(Data items)
.....

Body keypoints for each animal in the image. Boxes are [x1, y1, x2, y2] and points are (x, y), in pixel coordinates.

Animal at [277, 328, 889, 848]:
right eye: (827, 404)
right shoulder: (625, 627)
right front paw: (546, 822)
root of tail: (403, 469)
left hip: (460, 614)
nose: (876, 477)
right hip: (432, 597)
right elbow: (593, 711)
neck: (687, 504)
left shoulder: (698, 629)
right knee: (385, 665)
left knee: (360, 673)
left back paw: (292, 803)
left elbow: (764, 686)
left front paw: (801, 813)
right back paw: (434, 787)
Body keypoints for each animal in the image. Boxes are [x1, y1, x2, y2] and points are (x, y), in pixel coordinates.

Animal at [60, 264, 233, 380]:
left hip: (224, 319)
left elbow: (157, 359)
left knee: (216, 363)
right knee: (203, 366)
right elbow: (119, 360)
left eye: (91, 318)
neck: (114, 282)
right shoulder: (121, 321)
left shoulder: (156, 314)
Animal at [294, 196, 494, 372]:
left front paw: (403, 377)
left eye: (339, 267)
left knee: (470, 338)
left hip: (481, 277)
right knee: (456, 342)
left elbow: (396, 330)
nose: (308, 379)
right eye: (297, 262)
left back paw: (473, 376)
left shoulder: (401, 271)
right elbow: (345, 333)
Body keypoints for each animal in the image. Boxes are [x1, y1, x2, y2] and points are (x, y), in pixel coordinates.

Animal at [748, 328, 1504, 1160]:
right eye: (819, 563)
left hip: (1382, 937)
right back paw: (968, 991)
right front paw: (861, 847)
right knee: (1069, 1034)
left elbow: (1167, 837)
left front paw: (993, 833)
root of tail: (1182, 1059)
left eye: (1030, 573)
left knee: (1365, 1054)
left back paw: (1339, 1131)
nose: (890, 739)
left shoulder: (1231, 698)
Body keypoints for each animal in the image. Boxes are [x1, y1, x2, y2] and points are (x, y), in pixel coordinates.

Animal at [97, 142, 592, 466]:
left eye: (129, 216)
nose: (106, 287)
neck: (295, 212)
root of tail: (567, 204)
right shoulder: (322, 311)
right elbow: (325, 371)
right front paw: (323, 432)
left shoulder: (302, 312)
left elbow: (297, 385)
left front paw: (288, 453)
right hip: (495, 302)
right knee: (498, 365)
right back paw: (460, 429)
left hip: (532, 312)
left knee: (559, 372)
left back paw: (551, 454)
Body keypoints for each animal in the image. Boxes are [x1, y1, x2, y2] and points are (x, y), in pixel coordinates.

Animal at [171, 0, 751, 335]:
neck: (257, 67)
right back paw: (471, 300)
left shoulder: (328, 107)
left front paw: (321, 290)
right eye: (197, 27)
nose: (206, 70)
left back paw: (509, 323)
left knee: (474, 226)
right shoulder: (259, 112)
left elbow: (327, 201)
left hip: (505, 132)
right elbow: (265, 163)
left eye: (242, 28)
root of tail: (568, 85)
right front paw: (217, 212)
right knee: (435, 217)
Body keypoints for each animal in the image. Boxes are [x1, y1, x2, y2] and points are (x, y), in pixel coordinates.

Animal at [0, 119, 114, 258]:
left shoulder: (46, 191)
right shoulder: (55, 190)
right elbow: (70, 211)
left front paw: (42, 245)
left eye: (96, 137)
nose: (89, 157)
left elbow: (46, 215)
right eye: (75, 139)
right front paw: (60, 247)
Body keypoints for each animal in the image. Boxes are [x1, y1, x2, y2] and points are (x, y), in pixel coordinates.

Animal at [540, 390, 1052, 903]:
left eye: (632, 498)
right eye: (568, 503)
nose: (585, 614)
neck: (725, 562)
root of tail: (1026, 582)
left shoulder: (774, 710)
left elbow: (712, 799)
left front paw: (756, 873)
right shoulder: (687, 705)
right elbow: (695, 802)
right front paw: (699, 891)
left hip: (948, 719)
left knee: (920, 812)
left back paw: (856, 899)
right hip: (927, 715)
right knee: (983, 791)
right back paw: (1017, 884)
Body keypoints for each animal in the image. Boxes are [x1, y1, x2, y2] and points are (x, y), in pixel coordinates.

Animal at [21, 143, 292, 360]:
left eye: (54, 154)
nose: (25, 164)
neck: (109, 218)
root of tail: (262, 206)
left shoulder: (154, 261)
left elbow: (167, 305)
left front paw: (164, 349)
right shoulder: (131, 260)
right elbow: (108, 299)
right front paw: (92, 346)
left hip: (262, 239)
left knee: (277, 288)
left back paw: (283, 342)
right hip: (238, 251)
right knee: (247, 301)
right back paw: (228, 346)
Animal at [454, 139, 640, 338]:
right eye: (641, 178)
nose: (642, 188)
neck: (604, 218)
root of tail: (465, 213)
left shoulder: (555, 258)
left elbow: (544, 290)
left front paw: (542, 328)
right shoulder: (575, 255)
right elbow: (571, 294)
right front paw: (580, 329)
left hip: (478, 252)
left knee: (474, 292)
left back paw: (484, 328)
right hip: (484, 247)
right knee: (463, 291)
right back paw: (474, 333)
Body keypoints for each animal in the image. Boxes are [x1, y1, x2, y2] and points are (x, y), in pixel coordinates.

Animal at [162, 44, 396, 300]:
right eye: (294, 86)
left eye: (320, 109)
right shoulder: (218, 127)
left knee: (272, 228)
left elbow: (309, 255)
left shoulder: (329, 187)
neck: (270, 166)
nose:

.....

**Goal of the exercise:**
One stretch of the lines above is wanted, from the line that contains "right back paw: (474, 333)" through the line that contains "left knee: (272, 228)". Output it exactly.

**Response area:**
right back paw: (474, 333)
Body keypoints for each animal in the image. Boxes are [x1, y1, x2, y2] and points are (x, y), in pixel coordinates.

Animal at [162, 44, 396, 300]:
right eye: (294, 86)
left eye: (320, 109)
right shoulder: (218, 127)
left knee: (272, 228)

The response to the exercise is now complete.